───── 課題文 ─────

気胸の治療法は、肺がどのくらい虚脱しているかによって異なります。肺から胸腔内へ漏れた空気は徐々に体内へ吸収され、破れた部分も自然と閉じるので、軽度の気胸であれば自宅安静が第一です。しかし、気胸の程度によっては人工的に空気を排出する胸腔ドレナージや嚢胞を切除する手術が必要となります。今回は記事1に引き続いて、国際医療福祉大学三田病院呼吸器外科部長の林和(はやしあえる)先生に、実際に林先生がされている治療法や、再発予防のために患者さんに指導していることについてお話しを伺いました。
※気胸の種類や原因、検査方法については記事1『気胸とは?肺に穴が開く原因や種類、特徴的な症状について』をご覧ください。
気胸の重症度は虚脱の程度によって大きく「軽度・中等度・高度」の3つに分類され、重症度によって適応になる治療法が異なります。

───── 提供データ ─────

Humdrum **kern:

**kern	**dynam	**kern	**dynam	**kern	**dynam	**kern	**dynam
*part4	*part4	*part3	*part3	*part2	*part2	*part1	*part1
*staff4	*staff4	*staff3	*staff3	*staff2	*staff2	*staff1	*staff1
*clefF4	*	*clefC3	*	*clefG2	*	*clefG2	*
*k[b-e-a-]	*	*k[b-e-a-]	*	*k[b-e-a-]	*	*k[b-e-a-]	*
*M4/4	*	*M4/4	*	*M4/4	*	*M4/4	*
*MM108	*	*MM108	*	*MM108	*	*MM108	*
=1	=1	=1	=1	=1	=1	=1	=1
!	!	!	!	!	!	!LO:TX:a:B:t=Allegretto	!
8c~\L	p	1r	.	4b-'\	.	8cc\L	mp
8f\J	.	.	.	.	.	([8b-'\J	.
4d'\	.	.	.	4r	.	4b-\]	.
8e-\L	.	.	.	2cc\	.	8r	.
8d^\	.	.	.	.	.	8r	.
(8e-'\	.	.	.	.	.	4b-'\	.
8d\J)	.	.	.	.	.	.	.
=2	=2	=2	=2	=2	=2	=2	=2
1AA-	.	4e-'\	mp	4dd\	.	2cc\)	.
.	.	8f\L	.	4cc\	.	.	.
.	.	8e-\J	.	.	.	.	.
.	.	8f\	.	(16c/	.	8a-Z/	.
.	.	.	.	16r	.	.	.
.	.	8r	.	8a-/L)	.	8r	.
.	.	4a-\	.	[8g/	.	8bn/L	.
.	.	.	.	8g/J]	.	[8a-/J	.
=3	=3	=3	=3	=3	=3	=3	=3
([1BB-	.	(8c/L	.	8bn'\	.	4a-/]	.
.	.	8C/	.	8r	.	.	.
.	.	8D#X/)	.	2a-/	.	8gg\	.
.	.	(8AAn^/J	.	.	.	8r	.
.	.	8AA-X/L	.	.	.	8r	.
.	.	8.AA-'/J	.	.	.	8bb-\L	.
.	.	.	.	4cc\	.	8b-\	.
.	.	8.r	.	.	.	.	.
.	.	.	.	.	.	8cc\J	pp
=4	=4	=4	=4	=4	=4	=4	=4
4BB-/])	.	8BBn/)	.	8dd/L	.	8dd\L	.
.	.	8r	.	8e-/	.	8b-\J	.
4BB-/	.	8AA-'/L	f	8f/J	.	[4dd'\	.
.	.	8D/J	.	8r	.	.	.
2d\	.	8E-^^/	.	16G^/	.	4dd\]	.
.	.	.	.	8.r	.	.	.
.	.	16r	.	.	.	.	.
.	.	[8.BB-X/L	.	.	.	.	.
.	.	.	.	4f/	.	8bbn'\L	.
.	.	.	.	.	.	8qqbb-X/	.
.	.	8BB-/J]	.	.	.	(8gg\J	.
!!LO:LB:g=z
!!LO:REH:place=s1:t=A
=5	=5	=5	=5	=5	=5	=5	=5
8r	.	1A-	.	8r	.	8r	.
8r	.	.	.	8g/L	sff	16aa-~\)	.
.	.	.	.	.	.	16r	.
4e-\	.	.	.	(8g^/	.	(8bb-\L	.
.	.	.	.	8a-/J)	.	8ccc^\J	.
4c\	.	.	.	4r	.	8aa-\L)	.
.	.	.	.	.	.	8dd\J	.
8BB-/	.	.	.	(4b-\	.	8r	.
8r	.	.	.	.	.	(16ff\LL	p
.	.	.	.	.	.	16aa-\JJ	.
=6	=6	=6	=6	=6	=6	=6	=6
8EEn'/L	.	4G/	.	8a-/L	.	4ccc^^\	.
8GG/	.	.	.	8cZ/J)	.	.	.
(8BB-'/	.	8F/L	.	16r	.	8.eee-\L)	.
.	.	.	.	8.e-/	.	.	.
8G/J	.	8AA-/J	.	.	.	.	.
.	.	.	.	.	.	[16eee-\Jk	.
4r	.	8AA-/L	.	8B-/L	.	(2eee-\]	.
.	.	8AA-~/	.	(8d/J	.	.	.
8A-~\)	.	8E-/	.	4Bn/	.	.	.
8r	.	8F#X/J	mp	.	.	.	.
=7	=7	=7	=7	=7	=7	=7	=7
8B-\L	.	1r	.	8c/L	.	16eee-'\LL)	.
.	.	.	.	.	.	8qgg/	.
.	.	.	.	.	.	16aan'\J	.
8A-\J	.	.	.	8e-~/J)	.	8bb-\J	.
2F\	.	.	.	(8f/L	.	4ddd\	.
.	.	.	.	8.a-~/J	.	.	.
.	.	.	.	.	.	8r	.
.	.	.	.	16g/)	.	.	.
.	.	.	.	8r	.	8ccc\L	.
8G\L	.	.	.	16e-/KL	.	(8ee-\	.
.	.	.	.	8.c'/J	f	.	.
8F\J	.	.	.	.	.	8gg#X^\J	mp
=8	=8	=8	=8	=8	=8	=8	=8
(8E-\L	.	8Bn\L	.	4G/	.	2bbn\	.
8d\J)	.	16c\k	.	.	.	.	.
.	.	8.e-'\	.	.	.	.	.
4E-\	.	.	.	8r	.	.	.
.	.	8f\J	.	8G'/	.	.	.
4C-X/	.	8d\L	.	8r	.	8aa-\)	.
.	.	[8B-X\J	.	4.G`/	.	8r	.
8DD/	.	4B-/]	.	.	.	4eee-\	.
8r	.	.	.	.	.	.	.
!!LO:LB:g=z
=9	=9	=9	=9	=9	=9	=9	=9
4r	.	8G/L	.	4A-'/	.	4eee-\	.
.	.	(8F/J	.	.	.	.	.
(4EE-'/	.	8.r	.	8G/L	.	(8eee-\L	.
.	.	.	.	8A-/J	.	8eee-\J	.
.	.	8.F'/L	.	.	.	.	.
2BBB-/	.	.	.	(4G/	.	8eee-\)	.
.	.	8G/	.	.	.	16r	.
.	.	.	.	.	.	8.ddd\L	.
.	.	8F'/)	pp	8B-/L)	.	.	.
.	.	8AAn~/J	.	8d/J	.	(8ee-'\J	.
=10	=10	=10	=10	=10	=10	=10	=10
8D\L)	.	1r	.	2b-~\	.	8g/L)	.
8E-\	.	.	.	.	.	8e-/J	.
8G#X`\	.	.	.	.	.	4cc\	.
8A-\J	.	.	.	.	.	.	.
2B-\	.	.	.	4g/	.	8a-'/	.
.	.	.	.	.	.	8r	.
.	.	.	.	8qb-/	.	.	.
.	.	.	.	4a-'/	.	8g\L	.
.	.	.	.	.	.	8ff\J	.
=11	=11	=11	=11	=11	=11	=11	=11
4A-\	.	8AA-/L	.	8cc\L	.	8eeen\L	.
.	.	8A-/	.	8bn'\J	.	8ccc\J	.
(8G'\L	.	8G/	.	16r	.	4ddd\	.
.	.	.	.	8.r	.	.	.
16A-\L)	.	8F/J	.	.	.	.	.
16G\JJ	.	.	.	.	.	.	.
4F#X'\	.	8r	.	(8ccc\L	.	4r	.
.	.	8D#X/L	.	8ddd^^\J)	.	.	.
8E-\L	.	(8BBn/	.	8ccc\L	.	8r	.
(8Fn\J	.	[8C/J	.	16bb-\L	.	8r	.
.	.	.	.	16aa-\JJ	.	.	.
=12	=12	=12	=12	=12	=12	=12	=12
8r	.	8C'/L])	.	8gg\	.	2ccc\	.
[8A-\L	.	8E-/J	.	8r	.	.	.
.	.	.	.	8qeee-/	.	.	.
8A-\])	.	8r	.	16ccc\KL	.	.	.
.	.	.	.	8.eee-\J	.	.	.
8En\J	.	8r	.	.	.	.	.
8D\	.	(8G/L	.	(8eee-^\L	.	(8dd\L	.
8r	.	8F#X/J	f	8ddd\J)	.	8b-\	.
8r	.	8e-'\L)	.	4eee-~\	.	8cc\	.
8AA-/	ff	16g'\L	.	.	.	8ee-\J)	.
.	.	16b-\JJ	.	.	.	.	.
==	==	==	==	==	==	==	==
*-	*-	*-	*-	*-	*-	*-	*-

─────

* **課題の内容**:
課題文のうち、「気胸の治療法は、肺がどのくら」で始まり「応になる治療法が異なります。」までの部分を、一字一句変えずに出力しなさい。 記録は使用しなくてかまいません。

* **本問の解答**:
気胸の治療法は、肺がどのくらい虚脱しているかによって異なります。肺から胸腔内へ漏れた空気は徐々に体内へ吸収され、破れた部分も自然と閉じるので、軽度の気胸であれば自宅安静が第一です。しかし、気胸の程度によっては人工的に空気を排出する胸腔ドレナージや嚢胞を切除する手術が必要となります。今回は記事1に引き続いて、国際医療福祉大学三田病院呼吸器外科部長の林和(はやしあえる)先生に、実際に林先生がされている治療法や、再発予防のために患者さんに指導していることについてお話しを伺いました。
※気胸の種類や原因、検査方法については記事1『気胸とは?肺に穴が開く原因や種類、特徴的な症状について』をご覧ください。
気胸の重症度は虚脱の程度によって大きく「軽度・中等度・高度」の3つに分類され、重症度によって適応になる治療法が異なります。